Life. It’s really something, isn’t it? We’re still trying to figure it out. What we do know for sure it that life comes from life. It’s precious, because if it becomes extinct, it’s gone forever. Life is extremely rare in the universe. Ours is the only planet out of trillions of galaxies where we know for sure that life exists. Life is also astonishingly complex. Science has finally mapped the human genome, but how did molecules so complex come to exist? What was the origin of the first cell?


an amino acid monomer
Although Darwin published On the Origin of Species in 1859, he didn’t really deal with the origin of life itself. In 1922, however, the Soviet biochemist Aleksandr Oparin published a theory for the origin of life with the Russian Botanical Society. He proposed that living organisms might have assembled themselves in a methane atmosphere, as molecules became monomers and monomers became polymers and polymers became cells. The idea grew in popularity, climaxing in Stanley Miller’s experiment in 1952, in which he produced amino acids in the laboratory. Amino acids are needed to make DNA, but they are still a far cry from living cell.
The very next year after Miller’s experiment, in 1953, Watson and Crick published the structure of DNA. Life, we learned, is not merely based on special chemicals that replicate themselves, but on information, like a computer program, that controls everything that happens within a cell. That discovery revolutionized our understanding of life, and we’re still trying to just understand what makes things living.

DNA, a polymer

DNA is more advance than any software program ever written by man (p 12) and denser than the most advanced computer chip (p 97). Understanding this, Sir Fred Hoyle compared the origin of life to a tornado sweeping through a junk yard and assembling a 747. If one cell is complex like a commercial airliner, as he suggested, then the human body is complex like 30 trillion commercial airliners flying together in formation.
Both plant life and animal life are based on cells. Cells consist of DNA, RNA, proteins, ribosomes, and many components that work closely together to perform vital functions. Just consider proteins. A minimally complex cell needs at least 250 proteins, each of which has about 150 amino acids. The probability for creating a functional protein out of 150 amino acids is about one in ten to the 164th power. So the probability for the chance formation of 250 proteins is about one in ten to the 41,000th power; that is, 1 followed by 41,000 zeros.
That number is a trillion, trillion, trillion, saying a trillion every second for an hour, when every time I say a trillion, it means multiplying the results by a trillion. Every scientist knows, or should know, how really complex life is. But we don’t often stop to consider that there’s not enough time and matter in the entire universe to account for the formation of life by random collisions.
In fact, there are only 10 to the 17th seconds since the Big Bang, and 10 to the 80th particles in the entire universe. The number of molecular collisions happening in a prebiotic pond during a very limited period of time would have been insignificant compared to the complexity of life. The statistical, mathematical probability for the formation of life by random acts is zero. It’s scientifically impossible.
Let me show you what this looks like on a more observable scale. Here is a bottle of, let’s say, 2000 beans. The probability of blindly selecting a particular bean is one out of 2000, which is not good odds. You wouldn’t want to bet your life on that. However, if you could pull out a thousand beans looking for the right one, you would have a 50/50 chance of choosing the right one. You might want to gamble on those odds, but let’s demonstrate the probability of the chance formation of a protein. I’m closing my eyes and I’m going to start randomly selecting beans. Ready, go… stop! What? I didn’t have a chance to choose even one bean. That’s because the statistical probability for the random formation of life is so small that it’s functionally zero. It’s not possible that it happened.

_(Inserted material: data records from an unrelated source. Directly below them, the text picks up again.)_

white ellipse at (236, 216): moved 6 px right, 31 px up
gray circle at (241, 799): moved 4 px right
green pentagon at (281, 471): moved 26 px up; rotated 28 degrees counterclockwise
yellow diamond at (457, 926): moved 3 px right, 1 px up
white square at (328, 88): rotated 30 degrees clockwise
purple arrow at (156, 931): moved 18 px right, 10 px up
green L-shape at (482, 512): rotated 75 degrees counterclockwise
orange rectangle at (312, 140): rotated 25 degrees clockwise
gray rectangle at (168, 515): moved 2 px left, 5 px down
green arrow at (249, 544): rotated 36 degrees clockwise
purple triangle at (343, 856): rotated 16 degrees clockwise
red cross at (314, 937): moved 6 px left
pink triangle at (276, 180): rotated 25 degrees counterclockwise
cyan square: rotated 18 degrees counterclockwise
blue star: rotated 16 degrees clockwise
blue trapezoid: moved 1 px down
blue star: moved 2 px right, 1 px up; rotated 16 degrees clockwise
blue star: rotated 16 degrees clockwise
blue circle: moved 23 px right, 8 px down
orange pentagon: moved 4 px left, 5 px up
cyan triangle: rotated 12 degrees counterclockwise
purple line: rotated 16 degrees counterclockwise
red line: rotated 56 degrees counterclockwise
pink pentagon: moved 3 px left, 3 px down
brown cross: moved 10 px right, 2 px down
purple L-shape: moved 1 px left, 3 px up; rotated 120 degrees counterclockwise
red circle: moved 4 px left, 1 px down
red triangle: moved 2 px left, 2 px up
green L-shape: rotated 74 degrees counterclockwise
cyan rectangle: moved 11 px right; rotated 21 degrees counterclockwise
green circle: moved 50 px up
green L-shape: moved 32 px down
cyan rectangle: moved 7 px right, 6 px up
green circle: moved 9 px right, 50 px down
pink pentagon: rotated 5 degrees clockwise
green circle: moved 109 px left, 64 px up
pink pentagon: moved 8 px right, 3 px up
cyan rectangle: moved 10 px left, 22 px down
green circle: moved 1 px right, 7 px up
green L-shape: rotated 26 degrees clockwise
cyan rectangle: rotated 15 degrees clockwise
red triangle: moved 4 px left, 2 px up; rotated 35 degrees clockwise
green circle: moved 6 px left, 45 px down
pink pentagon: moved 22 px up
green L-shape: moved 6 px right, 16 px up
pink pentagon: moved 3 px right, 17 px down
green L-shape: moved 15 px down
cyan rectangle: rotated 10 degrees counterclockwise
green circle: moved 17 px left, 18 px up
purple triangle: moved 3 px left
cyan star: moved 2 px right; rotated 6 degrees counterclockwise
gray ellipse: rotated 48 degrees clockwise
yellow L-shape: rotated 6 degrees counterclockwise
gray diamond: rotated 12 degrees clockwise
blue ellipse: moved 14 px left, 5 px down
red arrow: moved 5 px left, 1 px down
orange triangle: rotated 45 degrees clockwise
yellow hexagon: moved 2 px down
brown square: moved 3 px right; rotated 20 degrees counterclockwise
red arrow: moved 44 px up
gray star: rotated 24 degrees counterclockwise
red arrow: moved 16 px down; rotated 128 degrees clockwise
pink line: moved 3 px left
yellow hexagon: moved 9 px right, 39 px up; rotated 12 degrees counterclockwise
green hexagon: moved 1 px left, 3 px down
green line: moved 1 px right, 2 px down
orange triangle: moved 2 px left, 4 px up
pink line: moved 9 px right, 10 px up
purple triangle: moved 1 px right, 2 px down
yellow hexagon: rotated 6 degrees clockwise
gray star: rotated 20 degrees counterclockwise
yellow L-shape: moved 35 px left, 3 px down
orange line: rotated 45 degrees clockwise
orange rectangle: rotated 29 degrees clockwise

It’s possible, but highly improbably that life came about by chance. Many scientists are still searching for a means by which matter could have self-organized. Suppose, for instance, that matter is like this magnet and has a natural affinity to snap together. That would help. Unfortunately, there is a greater tendency to push apart and break down than to self-assemble. Theoretical models that include DNA evolving first, proteins evolving first, and RNA evolving first, as well as computer simulations on natural selection, have all been vague and problematic.
Since man, with all his intelligence, has not been able to build a cell from scratch, is it realistic to think that a cell could come about without any intelligence to guide it at all? Scientifically speaking, we shouldn’t be here, but we are. Some people believe that the intelligence found in DNA, is the mark of an originating intelligence. It’s as if God placed his signature at the heart of every cell.
(This article references Signature in the Cell by Stephen Meyer.)